(Saved data entries)
<<<<
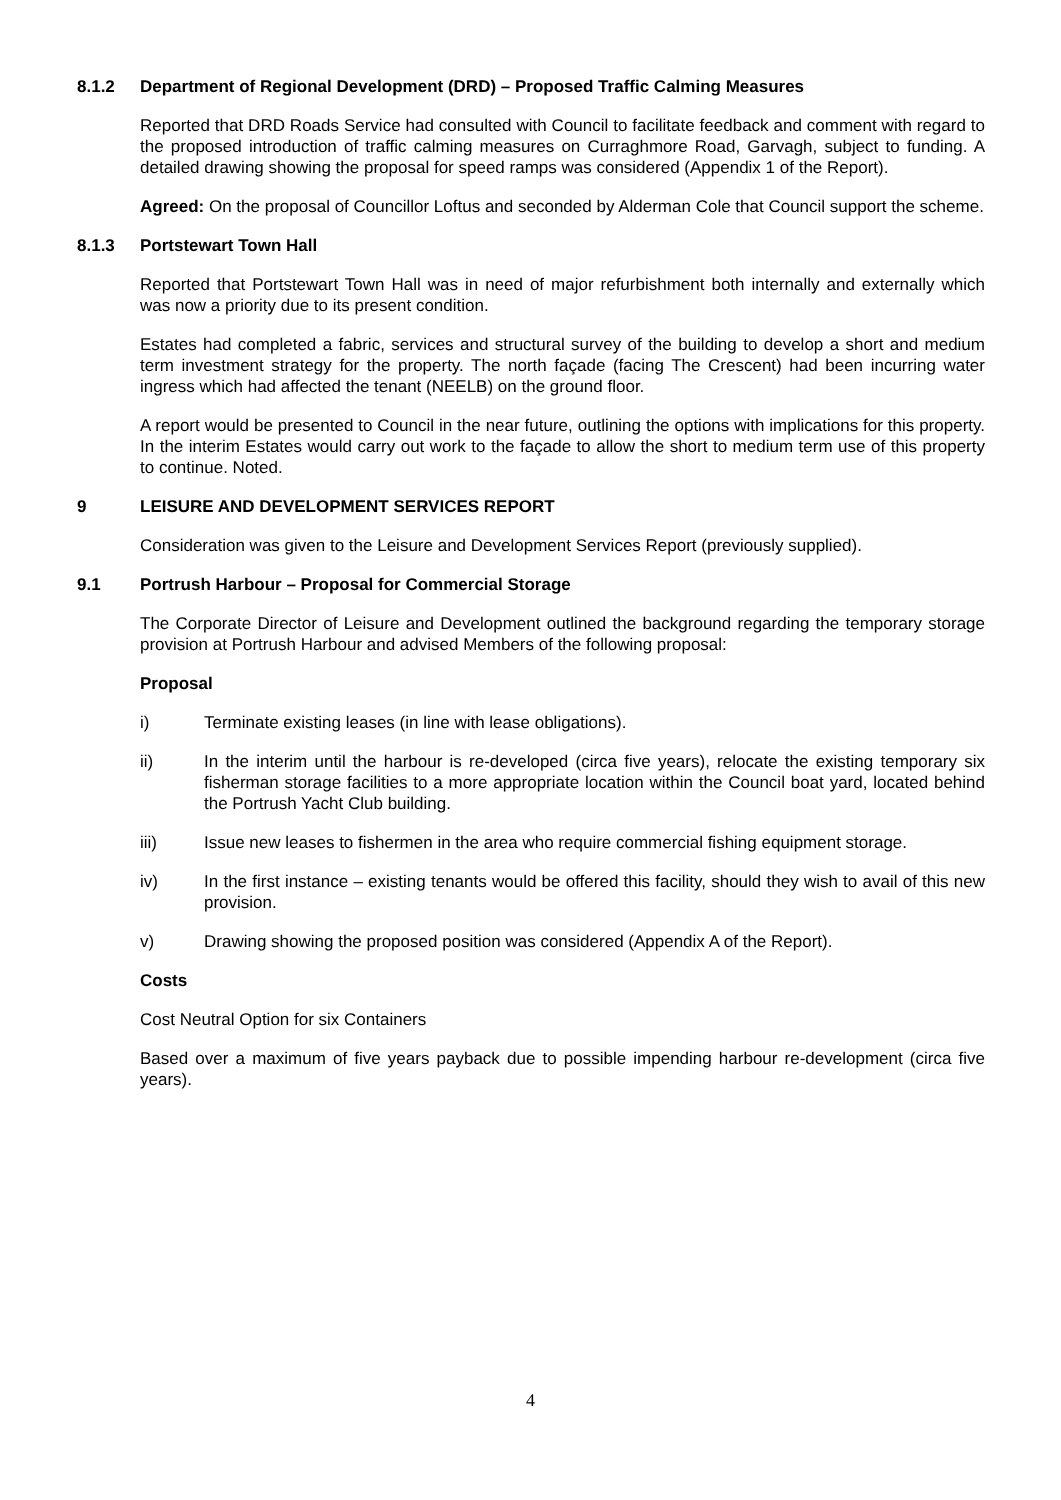8.1.2 Department of Regional Development (DRD) – Proposed Traffic Calming Measures
Reported that DRD Roads Service had consulted with Council to facilitate feedback and comment with regard to the proposed introduction of traffic calming measures on Curraghmore Road, Garvagh, subject to funding. A detailed drawing showing the proposal for speed ramps was considered (Appendix 1 of the Report).
Agreed: On the proposal of Councillor Loftus and seconded by Alderman Cole that Council support the scheme.
8.1.3 Portstewart Town Hall
Reported that Portstewart Town Hall was in need of major refurbishment both internally and externally which was now a priority due to its present condition.
Estates had completed a fabric, services and structural survey of the building to develop a short and medium term investment strategy for the property. The north façade (facing The Crescent) had been incurring water ingress which had affected the tenant (NEELB) on the ground floor.
A report would be presented to Council in the near future, outlining the options with implications for this property. In the interim Estates would carry out work to the façade to allow the short to medium term use of this property to continue. Noted.
9 LEISURE AND DEVELOPMENT SERVICES REPORT
Consideration was given to the Leisure and Development Services Report (previously supplied).
9.1 Portrush Harbour – Proposal for Commercial Storage
The Corporate Director of Leisure and Development outlined the background regarding the temporary storage provision at Portrush Harbour and advised Members of the following proposal:
Proposal
i) Terminate existing leases (in line with lease obligations).
ii) In the interim until the harbour is re-developed (circa five years), relocate the existing temporary six fisherman storage facilities to a more appropriate location within the Council boat yard, located behind the Portrush Yacht Club building.
iii) Issue new leases to fishermen in the area who require commercial fishing equipment storage.
iv) In the first instance – existing tenants would be offered this facility, should they wish to avail of this new provision.
v) Drawing showing the proposed position was considered (Appendix A of the Report).
Costs
Cost Neutral Option for six Containers
Based over a maximum of five years payback due to possible impending harbour re-development (circa five years).
4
>>>>
Write out each line exactly, beginning at the one with "The Corporate Director" and ending at the final line of the records above, with nothing added.

The Corporate Director of Leisure and Development outlined the background regarding the temporary storage provision at Portrush Harbour and advised Members of the following proposal:
Proposal
i) Terminate existing leases (in line with lease obligations).
ii) In the interim until the harbour is re-developed (circa five years), relocate the existing temporary six fisherman storage facilities to a more appropriate location within the Council boat yard, located behind the Portrush Yacht Club building.
iii) Issue new leases to fishermen in the area who require commercial fishing equipment storage.
iv) In the first instance – existing tenants would be offered this facility, should they wish to avail of this new provision.
v) Drawing showing the proposed position was considered (Appendix A of the Report).
Costs
Cost Neutral Option for six Containers
Based over a maximum of five years payback due to possible impending harbour re-development (circa five years).
4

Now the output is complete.